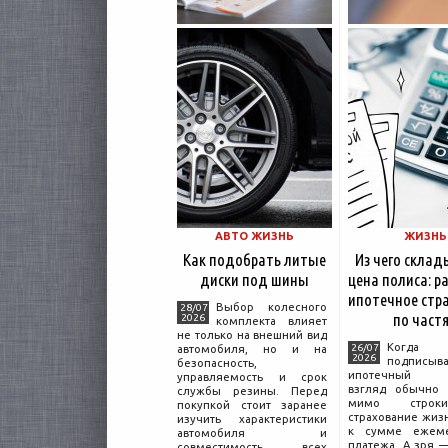
АВТО ЖИЗНЬ
ЖИЗНЬ
Как подобрать литые
Из чего склад
диски под шины
цена полиса: р
ипотечное стр
Выбор колесного
28/07
по част
2026
комплекта влияет
не только на внешний вид
Когда ч
26/07
автомобиля, но и на
2026
подписыва
безопасность,
ипотечный до
управляемость и срок
взгляд обычно 
службы резины. Перед
мимо строк
покупкой стоит заранее
страхование жиз
изучить характеристики
к сумме ежеме
автомобиля и
платежа. А зря 
совместимость всех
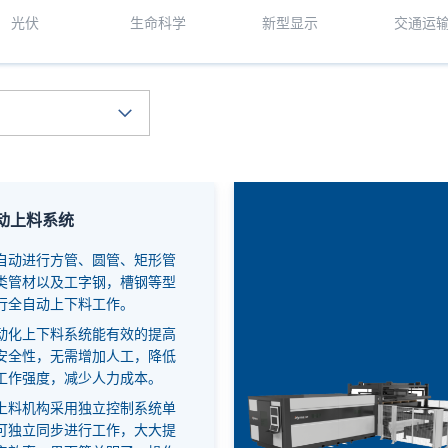
光伏
生命科学
新型显示
交通运
动上料系统
自动进行方管、圆管、矩形管
类管材以及工字钢，槽钢等型
行全自动上下料工作。
动化上下料系统能有效的提高
安全性，无需增加人工，降低
工作强度，减少人力成本。
上料机构采用独立控制系统单
可独立同步进行工作，大大提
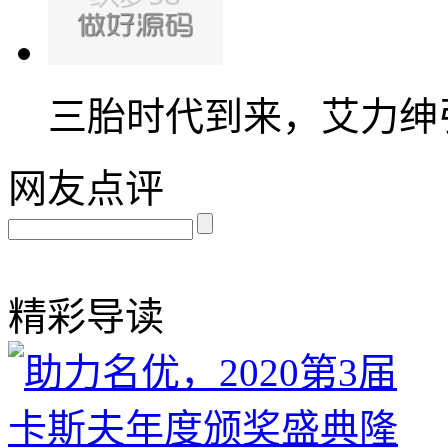
三胎时代到来，艾力绅
网友点评
精彩导读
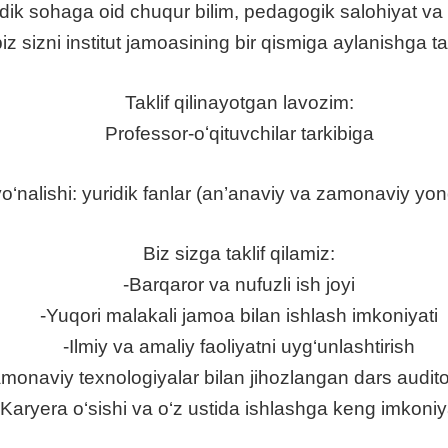
dik sohaga oid chuqur bilim, pedagogik salohiyat va 
z sizni institut jamoasining bir qismiga aylanishga tak
Taklif qilinayotgan lavozim:
Professor-oʻqituvchilar tarkibiga
yo‘nalishi: yuridik fanlar (an’anaviy va zamonaviy y
Biz sizga taklif qilamiz:
-Barqaror va nufuzli ish joyi
-Yuqori malakali jamoa bilan ishlash imkoniyati
-Ilmiy va amaliy faoliyatni uyg‘unlashtirish
monaviy texnologiyalar bilan jihozlangan dars auditor
-Karyera o‘sishi va o‘z ustida ishlashga keng imkoniy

TASK TO CARRY OUT – How would the lines above read from the one with "上料机构采用独立控制系统单" to the one with "-Yuqori malakali jamoa", inclusive, with no pictures? Write them out exactly.

RESULT OF THE EXERCISE –
上料机构采用独立控制系统单
可独立同步进行工作，大大提
三胎时代到来，艾力绅
网友点评
精彩导读
dik sohaga oid chuqur bilim, pedagogik salohiyat va 
z sizni institut jamoasining bir qismiga aylanishga tak
Taklif qilinayotgan lavozim:
Professor-oʻqituvchilar tarkibiga
yo‘nalishi: yuridik fanlar (an’anaviy va zamonaviy y
Biz sizga taklif qilamiz:
-Barqaror va nufuzli ish joyi
-Yuqori malakali jamoa bilan ishlash imkoniyati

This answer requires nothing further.